▶ **Exercise**
Could you output each record below exactly as it stands and leave the pictures out?
***** Data for this task
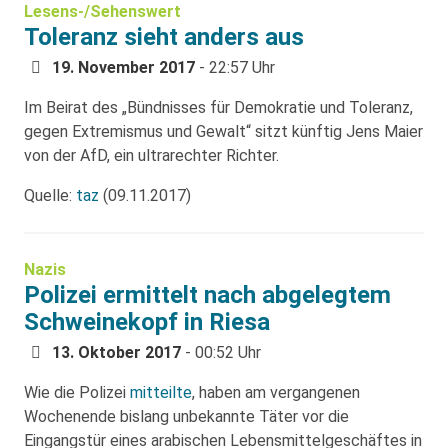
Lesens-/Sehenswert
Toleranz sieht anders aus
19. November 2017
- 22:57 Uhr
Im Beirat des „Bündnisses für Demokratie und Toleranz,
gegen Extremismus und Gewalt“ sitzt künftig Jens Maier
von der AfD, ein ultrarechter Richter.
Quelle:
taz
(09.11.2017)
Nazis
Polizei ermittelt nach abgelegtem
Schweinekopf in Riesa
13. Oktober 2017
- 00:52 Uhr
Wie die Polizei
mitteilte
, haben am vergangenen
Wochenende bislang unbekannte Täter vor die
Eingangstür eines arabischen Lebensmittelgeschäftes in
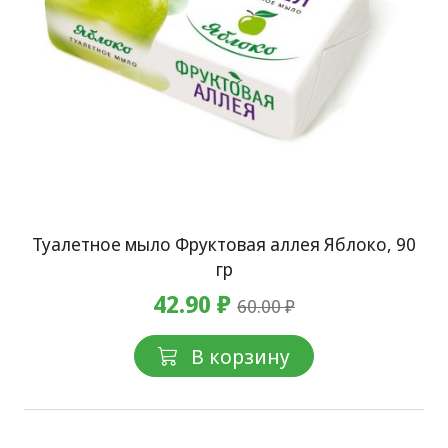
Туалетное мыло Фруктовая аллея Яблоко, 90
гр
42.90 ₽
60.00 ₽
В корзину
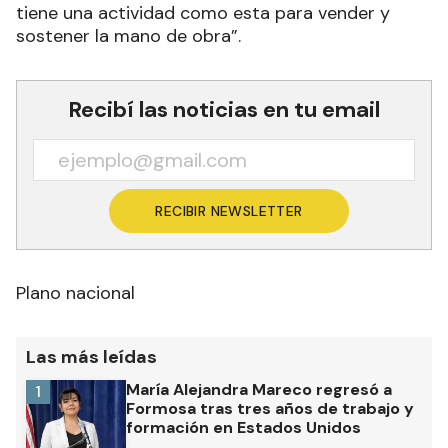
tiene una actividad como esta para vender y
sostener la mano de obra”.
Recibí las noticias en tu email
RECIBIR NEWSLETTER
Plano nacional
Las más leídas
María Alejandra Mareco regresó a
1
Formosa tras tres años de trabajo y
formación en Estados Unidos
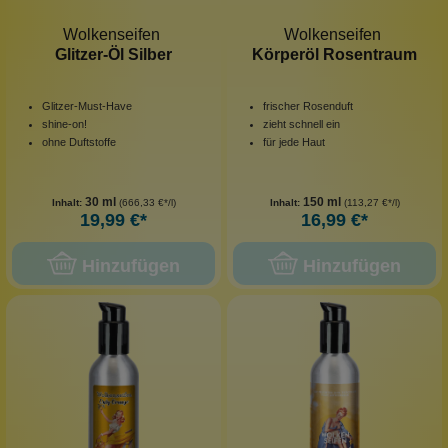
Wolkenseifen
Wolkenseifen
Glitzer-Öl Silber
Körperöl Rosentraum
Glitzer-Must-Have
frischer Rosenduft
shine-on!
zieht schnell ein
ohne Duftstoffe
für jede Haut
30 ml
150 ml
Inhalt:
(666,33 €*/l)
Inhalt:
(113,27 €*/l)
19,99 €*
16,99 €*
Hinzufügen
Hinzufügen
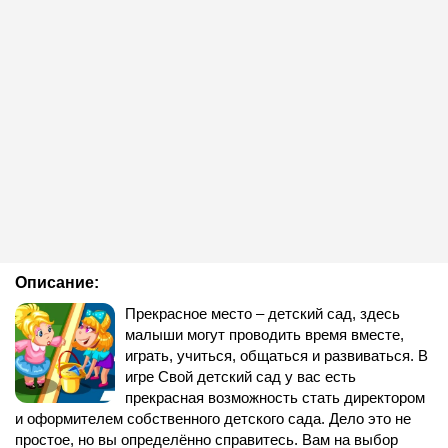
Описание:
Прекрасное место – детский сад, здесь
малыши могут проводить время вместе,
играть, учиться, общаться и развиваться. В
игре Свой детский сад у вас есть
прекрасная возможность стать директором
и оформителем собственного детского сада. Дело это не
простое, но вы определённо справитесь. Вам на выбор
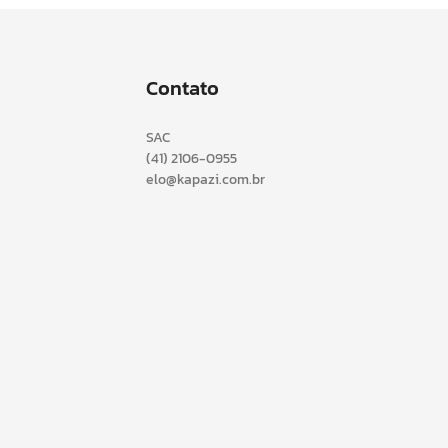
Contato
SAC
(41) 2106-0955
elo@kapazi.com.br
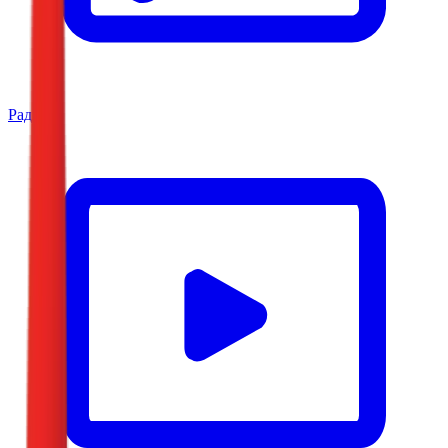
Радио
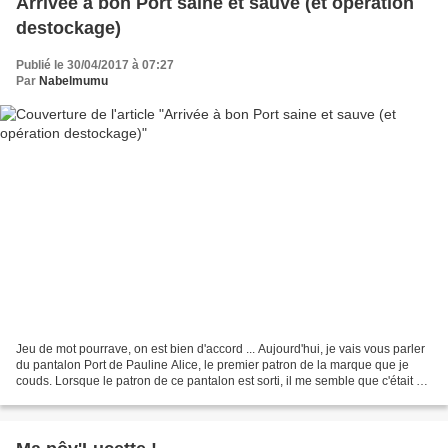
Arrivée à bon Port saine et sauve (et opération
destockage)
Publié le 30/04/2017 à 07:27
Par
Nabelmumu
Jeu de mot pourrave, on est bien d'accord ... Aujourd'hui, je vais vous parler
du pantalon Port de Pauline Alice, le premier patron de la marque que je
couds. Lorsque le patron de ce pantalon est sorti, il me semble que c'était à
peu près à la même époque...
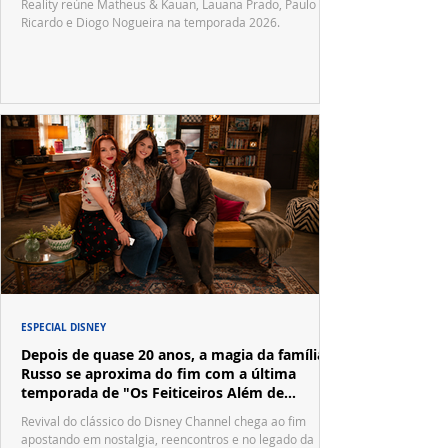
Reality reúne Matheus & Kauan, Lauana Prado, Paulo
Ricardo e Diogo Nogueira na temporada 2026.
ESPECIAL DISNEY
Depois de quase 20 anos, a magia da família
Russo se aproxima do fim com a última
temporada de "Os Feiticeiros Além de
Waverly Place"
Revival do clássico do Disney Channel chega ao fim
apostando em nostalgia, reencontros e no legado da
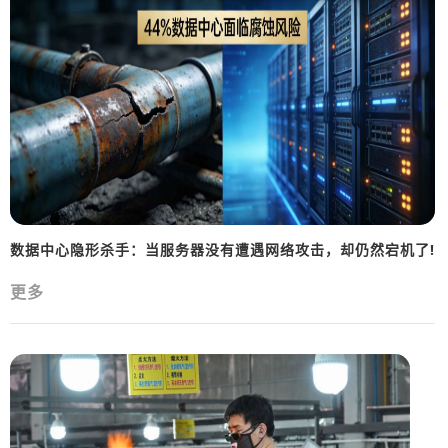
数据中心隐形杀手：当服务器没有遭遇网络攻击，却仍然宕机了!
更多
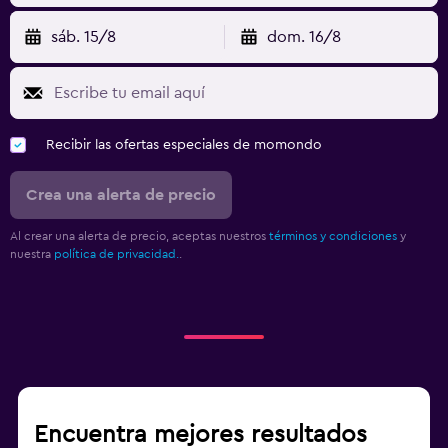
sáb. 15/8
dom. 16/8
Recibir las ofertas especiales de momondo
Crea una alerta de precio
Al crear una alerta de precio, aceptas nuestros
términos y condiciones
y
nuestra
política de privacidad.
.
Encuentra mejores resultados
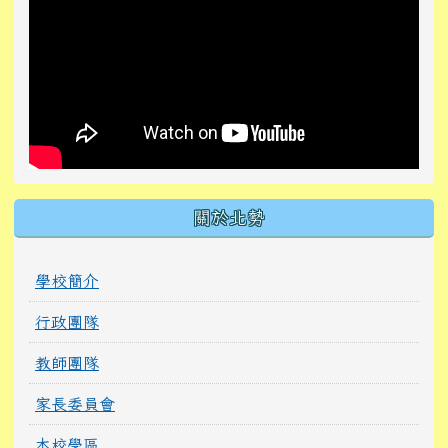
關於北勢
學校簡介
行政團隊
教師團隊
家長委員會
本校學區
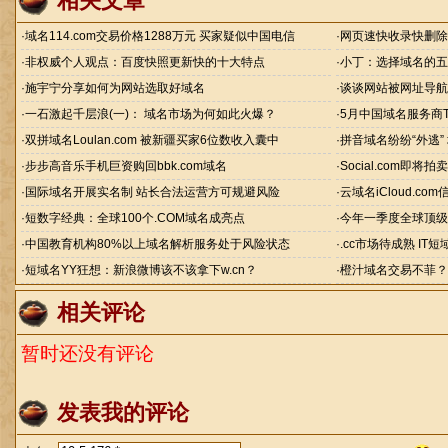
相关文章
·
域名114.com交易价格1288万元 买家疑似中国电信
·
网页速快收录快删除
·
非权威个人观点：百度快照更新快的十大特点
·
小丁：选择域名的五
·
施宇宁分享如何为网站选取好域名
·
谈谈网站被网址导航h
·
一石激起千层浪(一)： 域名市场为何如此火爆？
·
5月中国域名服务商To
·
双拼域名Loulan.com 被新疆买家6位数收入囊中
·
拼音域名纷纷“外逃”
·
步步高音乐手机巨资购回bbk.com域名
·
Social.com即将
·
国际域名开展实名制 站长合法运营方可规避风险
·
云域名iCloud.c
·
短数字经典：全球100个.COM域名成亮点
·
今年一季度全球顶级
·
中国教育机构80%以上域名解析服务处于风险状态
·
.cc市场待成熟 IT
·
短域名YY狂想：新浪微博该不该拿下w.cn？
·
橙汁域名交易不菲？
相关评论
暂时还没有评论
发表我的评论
**********
▶ **Solution to this task**
Lesens-/Sehenswert
Toleranz sieht anders aus
19. November 2017
- 22:57 Uhr
Im Beirat des „Bündnisses für Demokratie und Toleranz,
gegen Extremismus und Gewalt“ sitzt künftig Jens Maier
von der AfD, ein ultrarechter Richter.
Quelle:
taz
(09.11.2017)
Nazis
Polizei ermittelt nach abgelegtem
Schweinekopf in Riesa
13. Oktober 2017
- 00:52 Uhr
Wie die Polizei
mitteilte
, haben am vergangenen
Wochenende bislang unbekannte Täter vor die
Eingangstür eines arabischen Lebensmittelgeschäftes in
Туалетное мыло Фруктовая аллея Яблоко, 90
гр
42.90 ₽
60.00 ₽
В корзину
tiene una actividad como esta para vender y
sostener la mano de obra”.
Recibí las noticias en tu email
RECIBIR NEWSLETTER
Plano nacional
Las más leídas
María Alejandra Mareco regresó a
1
Formosa tras tres años de trabajo y
formación en Estados Unidos
Wolkenseifen
Wolkenseifen
Glitzer-Öl Silber
Körperöl Rosentraum
Glitzer-Must-Have
frischer Rosenduft
shine-on!
zieht schnell ein
ohne Duftstoffe
für jede Haut
30 ml
150 ml
Inhalt:
(666,33 €*/l)
Inhalt:
(113,27 €*/l)
19,99 €*
16,99 €*
Hinzufügen
Hinzufügen
Описание:
Прекрасное место – детский сад, здесь
малыши могут проводить время вместе,
играть, учиться, общаться и развиваться. В
игре Свой детский сад у вас есть
прекрасная возможность стать директором
и оформителем собственного детского сада. Дело это не
простое, но вы определённо справитесь. Вам на выбор
Contato
SAC
(41) 2106-0955
elo@kapazi.com.br
Радио
Arrivée à bon Port saine et sauve (et opération
destockage)
Publié le 30/04/2017 à 07:27
Par
Nabelmumu
Jeu de mot pourrave, on est bien d'accord ... Aujourd'hui, je vais vous parler
du pantalon Port de Pauline Alice, le premier patron de la marque que je
couds. Lorsque le patron de ce pantalon est sorti, il me semble que c'était à
peu près à la même époque...
Reality reúne Matheus & Kauan, Lauana Prado, Paulo
Ricardo e Diogo Nogueira na temporada 2026.
ESPECIAL DISNEY
Depois de quase 20 anos, a magia da família
Russo se aproxima do fim com a última
temporada de "Os Feiticeiros Além de
Waverly Place"
Revival do clássico do Disney Channel chega ao fim
apostando em nostalgia, reencontros e no legado da
数据中心隐形杀手：当服务器没有遭遇网络攻击，却仍然宕机了!
更多
sáb. 15/8
dom. 16/8
Recibir las ofertas especiales de momondo
Crea una alerta de precio
Al crear una alerta de precio, aceptas nuestros
términos y condiciones
y
nuestra
política de privacidad.
.
Encuentra mejores resultados
關於北勢
學校簡介
行政團隊
教師團隊
家長委員會
本校學區
相关文章
·
域名114.com交易价格1288万元 买家疑似中国电信
·
网页速快收录快删除
·
非权威个人观点：百度快照更新快的十大特点
·
小丁：选择域名的五
·
施宇宁分享如何为网站选取好域名
·
谈谈网站被网址导航h
·
一石激起千层浪(一)： 域名市场为何如此火爆？
·
5月中国域名服务商To
·
双拼域名Loulan.com 被新疆买家6位数收入囊中
·
拼音域名纷纷“外逃”
·
步步高音乐手机巨资购回bbk.com域名
·
Social.com即将
·
国际域名开展实名制 站长合法运营方可规避风险
·
云域名iCloud.c
·
短数字经典：全球100个.COM域名成亮点
·
今年一季度全球顶级
·
中国教育机构80%以上域名解析服务处于风险状态
·
.cc市场待成熟 IT
·
短域名YY狂想：新浪微博该不该拿下w.cn？
·
橙汁域名交易不菲？
相关评论
暂时还没有评论
发表我的评论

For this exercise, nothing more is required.